Gannon, who for many years was the news organization's Afghanistan bureau chief and currently is a special correspondent for the region, was shot three times in the wrists and shoulder. After surgery, she was in stable condition and spoke to medical personnel before being flown to Kabul.
AP Photographer Anja Niedringhaus Killed, Reporter Kathy Gannon Shot In Afghanistan, AP
A Pulitzer Prize-winning photographer for The Associated Press was killed and a reporter from the news agency was wounded by a police officer in eastern Afghanistan on Friday, officials said.
Anja Niedringhaus, 48, a photographer who had covered numerous conflicts, and Kathy Gannon, 60, the reporter, were shot in Khost Province in eastern Afghanistan, where they had traveled to cover preparations for the country’s presidential election on Saturday. Both had spent many years covering the war in Afghanistan and knew the country well.
Ms. Gannon, who was shot twice, was receiving treatment at a hospital in the city of Khost, the provincial capital. The A.P. said she was in stable condition and talking to medical personnel. An official from the American-led coalition later said that Ms. Gannon was being evacuated by foreign forces to one of the main NATO bases in the country, where there is a hospital equipped to handle severe battlefield trauma.
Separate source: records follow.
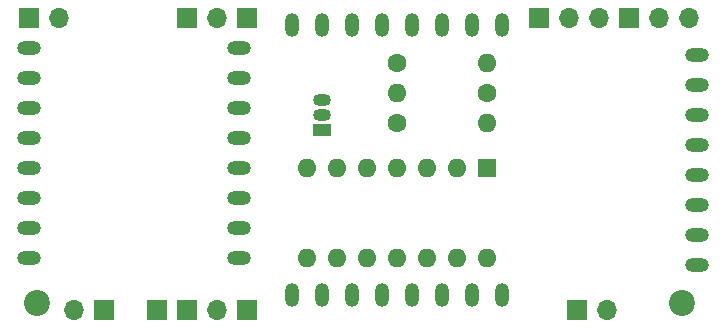
<source format=gbr>
%TF.GenerationSoftware,KiCad,Pcbnew,(6.0.6)*%
%TF.CreationDate,2023-05-03T19:44:46+02:00*%
%TF.ProjectId,Portal Turret,506f7274-616c-4205-9475-727265742e6b,rev?*%
%TF.SameCoordinates,Original*%
%TF.FileFunction,Soldermask,Bot*%
%TF.FilePolarity,Negative*%
%FSLAX46Y46*%
G04 Gerber Fmt 4.6, Leading zero omitted, Abs format (unit mm)*
G04 Created by KiCad (PCBNEW (6.0.6)) date 2023-05-03 19:44:46*
%MOMM*%
%LPD*%
G01*
G04 APERTURE LIST*
%ADD10R,1.700000X1.700000*%
%ADD11O,1.700000X1.700000*%
%ADD12O,1.200000X2.000000*%
%ADD13C,2.200000*%
%ADD14C,1.600000*%
%ADD15O,1.600000X1.600000*%
%ADD16O,2.000000X1.200000*%
%ADD17R,1.600000X1.600000*%
%ADD18R,1.500000X1.050000*%
%ADD19O,1.500000X1.050000*%
G04 APERTURE END LIST*
D10*
%TO.C,J4*%
X128905000Y-71755000D03*
D11*
X131445000Y-71755000D03*
X133985000Y-71755000D03*
%TD*%
D10*
%TO.C,J13*%
X99060000Y-96520000D03*
D11*
X101600000Y-96520000D03*
%TD*%
D10*
%TO.C,J2*%
X132080000Y-96520000D03*
D11*
X134620000Y-96520000D03*
%TD*%
D12*
%TO.C,U4*%
X125730000Y-72390000D03*
X123190000Y-72390000D03*
X120650000Y-72390000D03*
X118110000Y-72390000D03*
X115570000Y-72390000D03*
X113030000Y-72390000D03*
X110490000Y-72390000D03*
X107950000Y-72390000D03*
X107950000Y-95250000D03*
X110490000Y-95250000D03*
X113030000Y-95250000D03*
X115570000Y-95250000D03*
X118110000Y-95250000D03*
X120650000Y-95250000D03*
X123190000Y-95250000D03*
X125730000Y-95250000D03*
%TD*%
D10*
%TO.C,J10*%
X96520000Y-96520000D03*
%TD*%
%TO.C,J3*%
X104140000Y-71755000D03*
%TD*%
D13*
%TO.C,REF\u002A\u002A*%
X86360000Y-95885000D03*
%TD*%
D10*
%TO.C,J5*%
X136540000Y-71755000D03*
D11*
X139080000Y-71755000D03*
X141620000Y-71755000D03*
%TD*%
D14*
%TO.C,R1*%
X116840000Y-75565000D03*
D15*
X124460000Y-75565000D03*
%TD*%
D10*
%TO.C,J1*%
X92080000Y-96520000D03*
D11*
X89540000Y-96520000D03*
%TD*%
D16*
%TO.C,U3*%
X142240000Y-92710000D03*
X142240000Y-90170000D03*
X142240000Y-87630000D03*
X142240000Y-85090000D03*
X142240000Y-82550000D03*
X142240000Y-80010000D03*
X142240000Y-77470000D03*
X142240000Y-74930000D03*
%TD*%
D14*
%TO.C,R2*%
X124460000Y-78105000D03*
D15*
X116840000Y-78105000D03*
%TD*%
D10*
%TO.C,J12*%
X99055000Y-71755000D03*
D11*
X101595000Y-71755000D03*
%TD*%
D17*
%TO.C,U1*%
X124460000Y-84465000D03*
D15*
X121920000Y-84465000D03*
X119380000Y-84465000D03*
X116840000Y-84465000D03*
X114300000Y-84465000D03*
X111760000Y-84465000D03*
X109220000Y-84465000D03*
X109220000Y-92085000D03*
X111760000Y-92085000D03*
X114300000Y-92085000D03*
X116840000Y-92085000D03*
X119380000Y-92085000D03*
X121920000Y-92085000D03*
X124460000Y-92085000D03*
%TD*%
D13*
%TO.C,REF\u002A\u002A*%
X140970000Y-95885000D03*
%TD*%
D14*
%TO.C,R3*%
X116840000Y-80645000D03*
D15*
X124460000Y-80645000D03*
%TD*%
D16*
%TO.C,U2*%
X85725000Y-74295000D03*
X85725000Y-76835000D03*
X85725000Y-79375000D03*
X85725000Y-81915000D03*
X85725000Y-84455000D03*
X85725000Y-86995000D03*
X85725000Y-89535000D03*
X85725000Y-92075000D03*
X103505000Y-74295000D03*
X103505000Y-76835000D03*
X103505000Y-79375000D03*
X103505000Y-81915000D03*
X103505000Y-84455000D03*
X103505000Y-86995000D03*
X103505000Y-89535000D03*
X103505000Y-92075000D03*
%TD*%
D10*
%TO.C,J7*%
X104140000Y-96520000D03*
%TD*%
%TO.C,J6*%
X85720000Y-71755000D03*
D11*
X88260000Y-71755000D03*
%TD*%
D18*
%TO.C,Q1*%
X110490000Y-81280000D03*
D19*
X110490000Y-80010000D03*
X110490000Y-78740000D03*
%TD*%
M02*

</source>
Foreign Journalist Is Killed by Afghan Police Officer, New York Times
Many reporters have been killed or intimidated through violence lately.
- Sardar Ahmed of AFP was shot and killed along with his wife and two children in a Taliban attack on the Serena Hotel.
- Swedish journalist Nil Honer was shot dead by an unknown gunmen while walking in Kabul, in March. Security on the day was heavy for the funeral of Vice President Mohammed Fahim. Photos show two running armed men, looking like Afghan National Directorate of Security forces.
- Afghan journalist Noor Ahmad Noori was tortured and killed by unknown forces in Lashkar Gah, Helmand province, in January. His body was found dumped in a plastic bag.
Foreigners, and foreign organizations and hangouts have been the subject of sharply increased attacks and killings.
- The March attack on Roots for Peace, a Christian NGO.
- The March attack on the Serena hotel, where Sardar Ahmed and others were killed.
- The January attack on restaurant Taverna du Liban, which Nil Honer had been investigating.
And election-related violence has been high.
Presidential and provincial council elections are tomorrow. Polling suggests that western-oriented technocrat Ashraf Ghani, on a surprising combined ticket with northern warlord Abdul Rashid Dostum, is in the lead. That Panjshiri technocrat Abduallah Abdullah, on a surprising combined ticket with Hezb-i-Islami official Mohammad Khan, and the not-so-surprising Hazara warlord Mohammad Mohaqiq, is a close second. And that western-oriented technocrat Zalmay Rassoul, who has tied his campaign to continuity with Hamid Karzai, is doing poorly. Rassoul is running with Ahmad Zia Massoud.
Interest in Afghan elections has been falling with each successive election plagued by fraud. News reports are suggesting higher interest in this one though, especially in urban centers where the voting tends to be more real. Vote fraud in southern and eastern areas will likely be very high. See Anand Ghopal, Rigging the Afghan Vote, for an account of how the fraud occurs in practice. Supposed election security officials control who gets to stuff or top up ballot boxes, especially in the polling centers just secure enough to be opened.
Many Afghans would like an end to all the violence, and especially an end to killings of civilians, an end to the ethnic division and factionalism, an end to the corruption, an end to rule by warlord, and a focus on economic progress. A contrasting opinion trend is a growing harsh Islamic radicalism. And the warlords still have immense power.
See Kathy Gannon's 2004 essay, Afghanistan Unbound, about the warlord rule and how it came about. It's some of the best writing about Afghanistan around.